**Text zum Lesen:**
..........
Modell: Cap Horn (fiktiver Schiffsname!)
Hersteller: Heller
Maßstab: 1/150
Material: Polystyrol (Spritzguss, Vacu), Takelgarn, Ankerketten, Abziehbilder
Art.Nr.: 80890
Preis: um 55 €
Das Original
Das Deckelbild zeigt ein digital bearbeitetes Bild einer Fünfmastbark vor den Felsen von Kap Hoorn. Es gibt oder gab kein vergleichbares Schiff mit diesem Namen. Deshalb wird dieser Absatz relativ kurz ausfallen. Tatsächlich ist die Vorlage für dieses Modell der Fünfmast-Vollschiffs Preussen. Das vorliegende Modell hat den achteren Mast aber schratgetakelt und keine Rahen, ist somit kein Vollschiff sondern eine Bark.
Ein ähnliches, französisches Schiff wäre die Fünfmastbark France I, in der Bauweise jedoch sehr abweichend. Die France I hat ein durchgehendes glattes Deck mit Hüttenaufbauten, das Modell ist als Dreiinselschiff ausgeführt – wie die Preussen eben. France I ist wie ihre Nachfolgerin France II und die Preussen aus etwa der selben Epoche. Alle drei Schiffe wurden zwischen 1890 und 1911 vom Stapel gelassen. France II besitzt als Dreiinselschiff dabei noch mehr Ähnlichkeit mit dem vorliegenden Plastikmodellbausatz. Möchte man bei einem französischen Schiff bleiben verbleibt natürlich die nicht unattraktive Möglichkeit, das Modell mit dem schwarz-weißen Portenband der France I und II zu bemalen. Insgesamt fehlt dem Modellrumpf aber ein wenig die Grazilität der französischen Schiffe.
Der Bausatz
Der Bausatz besteht aus neun Spritzrahmen in drei verschiedenen Farben. Alle Teile sind von guter Qualität, Gußgrate oder Fischhaut waren keine zu finden. Insbesondere die Spieren sind jedoch zu dünn – maßstäblich richtig aber nicht ausreichend zugfest. Die Holzstrukturen und Plankenstöße auf den Decksplatten sind sehr fein dargestellt, sogar auf den mit Persenning abgedeckten Lukendeckeln ist eine sehr feine Stoffstruktur.
..........
**Datensätze:**
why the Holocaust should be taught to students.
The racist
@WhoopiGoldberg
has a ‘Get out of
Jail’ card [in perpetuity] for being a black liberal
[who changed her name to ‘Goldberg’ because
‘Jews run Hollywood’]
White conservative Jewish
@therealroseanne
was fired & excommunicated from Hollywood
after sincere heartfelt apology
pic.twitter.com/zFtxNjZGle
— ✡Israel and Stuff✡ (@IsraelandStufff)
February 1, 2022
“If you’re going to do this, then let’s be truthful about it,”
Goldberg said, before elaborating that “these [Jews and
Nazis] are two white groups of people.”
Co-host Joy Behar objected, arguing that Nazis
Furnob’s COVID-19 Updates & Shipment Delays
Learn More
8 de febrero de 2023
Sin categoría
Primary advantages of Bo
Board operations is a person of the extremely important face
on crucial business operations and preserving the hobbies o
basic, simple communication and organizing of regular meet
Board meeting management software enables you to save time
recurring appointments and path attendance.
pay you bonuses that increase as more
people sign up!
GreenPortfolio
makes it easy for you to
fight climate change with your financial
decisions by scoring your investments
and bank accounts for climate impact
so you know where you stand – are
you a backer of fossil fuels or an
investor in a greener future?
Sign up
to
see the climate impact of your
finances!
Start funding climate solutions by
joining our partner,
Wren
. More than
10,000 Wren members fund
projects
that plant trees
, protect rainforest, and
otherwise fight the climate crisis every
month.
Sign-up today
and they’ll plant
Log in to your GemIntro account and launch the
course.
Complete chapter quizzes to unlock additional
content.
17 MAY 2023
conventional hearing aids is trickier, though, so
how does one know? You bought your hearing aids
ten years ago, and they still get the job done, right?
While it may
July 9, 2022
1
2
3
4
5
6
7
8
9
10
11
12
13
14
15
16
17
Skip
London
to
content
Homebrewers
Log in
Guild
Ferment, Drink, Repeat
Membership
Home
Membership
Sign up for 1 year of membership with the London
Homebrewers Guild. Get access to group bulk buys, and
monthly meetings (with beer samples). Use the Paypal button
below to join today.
..........
**Aufgabe:** Führe den Text über den Modellbausatz Cap Horn im Anschluss an seinen letzten Satz fort.

**Antwort:**
Wie man unschwer erkennen kann ist der Karton für den großen Rumpf viel zu klein. Bereits beim ersten Auspacken war eine Ruderhacke verbogen. Bei der Passprobe zeigte sich, das auch der Vorsteven schon gelitten hat. Wie bei anderen Herstellern auch schon beobachtet, werden manche Bausätze schlampig verpackt. Die Verkaufskartons sollten viel besser unterteilt und ausgepolstert werden.
Die Rumpfhälften sind in weiß gespritzt. Binnenbords wie außen ist der Schiffskörper schön detailliert. Ein Stahlschiff gibt natürlich nicht viel her – vielleicht ist deshalb die Plankenstruktur aussenbords etwas üppig geraten. Das ist aber eher persönliches Empfinden.
Binnenbords sind lediglich die Schanzkleidstützen angeformt.
Eine kurze Passprobe zeigt, dass wohl das schwierigste zusammen zuklebende Teil relativ gut passt.
In schwarz liegt eine Wantknüpfmaschine bei. Im selben Rahmen die Bodenplatte für den Modellständer.
Spritzrahmen in braunem Kunststoff mit Decksteilen, Lukendeckel und Ruder.
Detailaufnahme des mittleren Deckbereiches mit den Befestigungspunkten für Maschinenteile etc.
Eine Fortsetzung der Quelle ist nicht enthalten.